Rapidly determining the complex genetic basis of Hypertrophic cardiomyopathy (HCM) is vital to better understanding and optimally managing this common polygenetic cardiovascular disease.

Methods

A rapid custom Ion-amplicon-resequencing assay, covering 30 commonly affected genes of HCM, was developed and validated in 120 unrelated patients with HCM to facilitate genetic diagnosis of this disease. With this HCM-specific panel and only 20 ng of input genomic DNA, physicians can, for the first time, go from blood samples to variants within a single day.

Results

On average, this approach gained 595628 mapped reads per sample, 95.51% reads on target (64.06 kb), 490-fold base coverage depth and 93.24% uniformity of base coverage in CDS regions of the 30 HCM genes. After validation, we detected underlying pathogenic variants in 87% (104 of 120) samples. Tested seven randomly selected HCM genes in eight samples by Sanger sequencing, the sensitivity and false-positive-rate of this HCM panel was 100% and 5%, respectively.

Conclusions

This Ion amplicon HCM resequencing assay provides a currently most rapid, comprehensive, cost-effective and reliable measure for genetic diagnosis of HCM in routinely obtained samples.

Background

Hypertrophic cardiomyopathy (HCM) is regarded as a most common inherited cardiac disorder (1/500) and the leading cause of sudden cardiac death in adolescents 0020[14]. So far, over 1000 mutations in at least 30 genes have been reported to responsible for HCM, which implied an highly genetic heterogeneity and hence resulting various clinical phenotypes, ranging from asymptomatic forms to sudden cardiac death in the young[3, 512]. Although disease-causing mutations in MYH7, MYBPC3 and TNNT2 had been considered to explain about half of HCM patients[8, 9], the frequency of each causal variant is relatively low and most rare mutations are unique in specific families[13]. Moreover, about 10% HCM patients harbored more than one mutation and thus suffering from an earlier onset or worse prognosis[2, 7]. Therefore, systemic genetic diagnosis for HCM patients was necessary and recommended by current clinical guidelines[1417]. For instance, the identification of sudden-death-high-risk patients could benefit from an implantable cardioverter-defibrillator in primary prevention[18].

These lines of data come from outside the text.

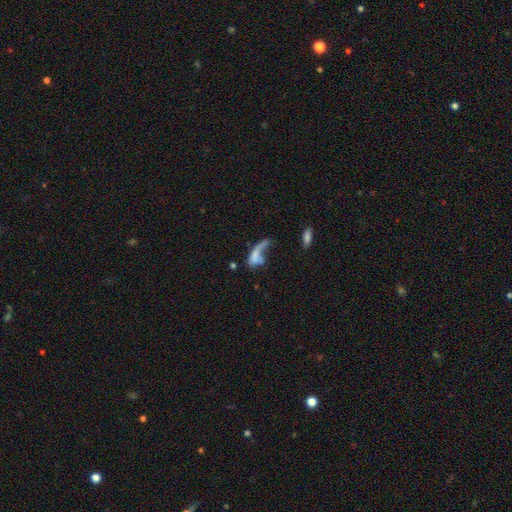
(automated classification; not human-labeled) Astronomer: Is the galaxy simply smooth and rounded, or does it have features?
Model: smooth — 50% (runner-up: featured or disk, 38%).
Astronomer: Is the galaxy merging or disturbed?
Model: major disturbance — 42% (runner-up: merger, 26%).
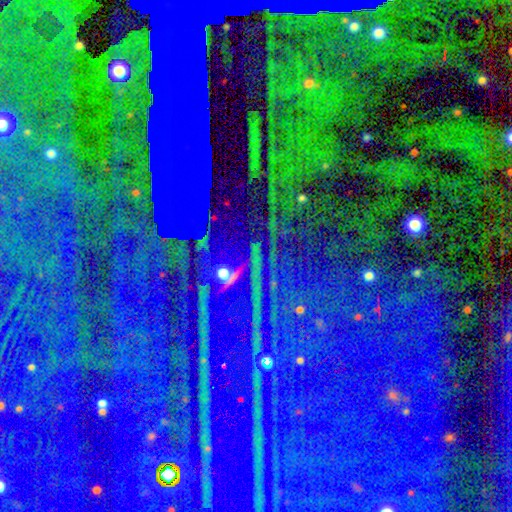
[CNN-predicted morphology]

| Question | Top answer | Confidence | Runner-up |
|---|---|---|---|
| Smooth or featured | star or artifact | 85% | featured or disk (7%) |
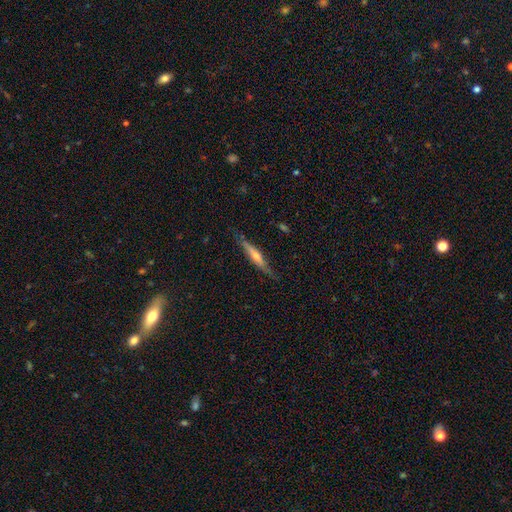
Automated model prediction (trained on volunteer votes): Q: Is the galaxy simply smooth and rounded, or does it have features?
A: featured or disk — 63%.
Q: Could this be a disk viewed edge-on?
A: yes — 94%.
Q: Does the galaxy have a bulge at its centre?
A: rounded — 70%.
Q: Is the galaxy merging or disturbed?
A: none — 81%.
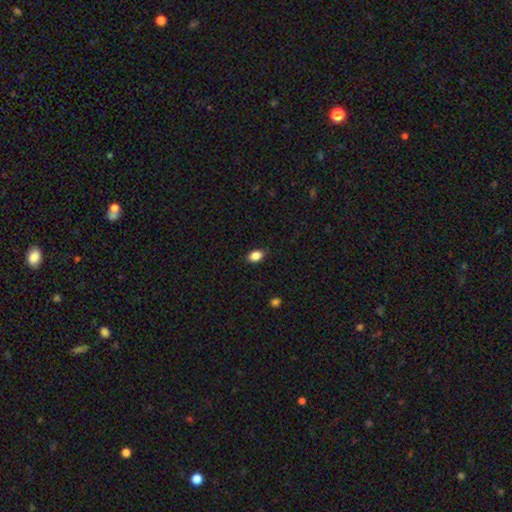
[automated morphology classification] smooth 87%, star or artifact 9%, featured or disk 4%. Down the decision tree: how rounded — in between (82%); merging — none (86%).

However, conventional Sanger sequencing was too laborious and expensive to content regular clinical practice[19]. Advancing high throughput next-generation sequencing (NGS) technologies have the potential to solve the problem by rapidly dissecting large regions at low cost[1, 2022]. Nevertheless, the current NGS platforms have several weaknesses, including sample scalability, sequencing time and cost of entry, which need to be addressed if these technologies are going to service clinical routine genetic diagnosis[23]. With lowest-price, shortest running time, minimum start DNA amount and flexible sequencing-chip reagents, the recent flourishing semiconductor sequencing technique is notable[21, 24].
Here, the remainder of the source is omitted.